November 15, 2012 in City

Jim Kershner’s this day in history

By The Spokesman-Review
 

From our archives, 100 years ago

Spokane city librarian G.W. Fuller was on his way to New York to make a presentation to the Carnegie Library Board, seeking a donation to greatly expand Spokane’s library.

The library had been growing by “leaps and bounds” and had outgrown its present building. This was due not only to the city’s natural growth, but to the efforts of Fuller himself, who had instituted a policy “of taking the library to the people.” Fuller was nicknamed “The Library Militant.”

He had high hopes that the Carnegie board would give the city a donation for expansion.

From the accident beat: Mike Lombardi, 27, a laborer from Rosalia, Wash., fell 12 feet into an open excavation pit on Trent Avenue near Browne Street. He was in the pit for hours, unable to move, until his cries were heard by policemen walking their beat at 2:30 a.m.

His neck was broken and he was totally paralyzed.

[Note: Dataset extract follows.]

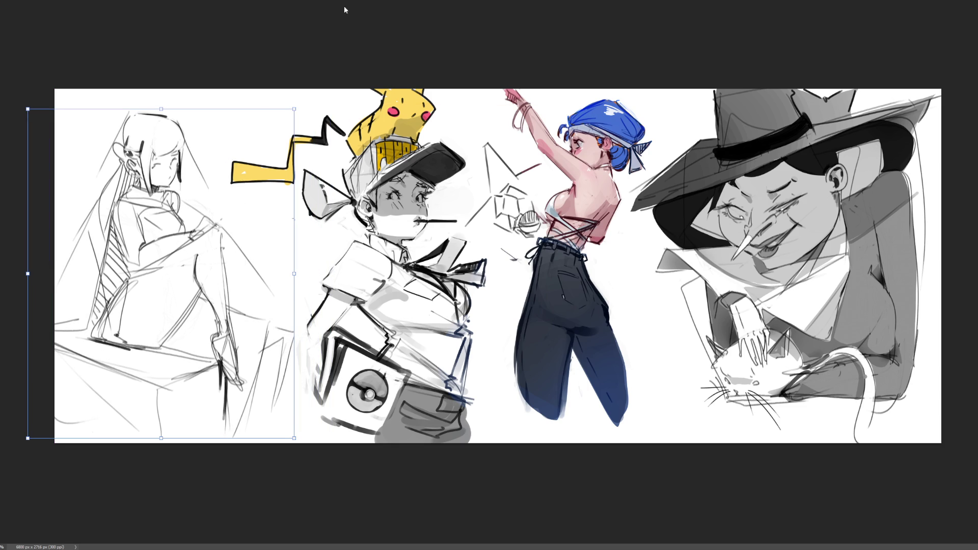
left_click(537, 43)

However, physicians said his condition was “very favorable.”

Also on this date

(From the Associated Press)

1942: The naval Battle of Guadalcanal ended during World War II with a decisive U.S. victory over Japanese forces. … 1966: The flight of Gemini 12 ended successfully as astronauts James A. Lovell and Edwin “Buzz” Aldrin Jr. splashed down safely in the Atlantic.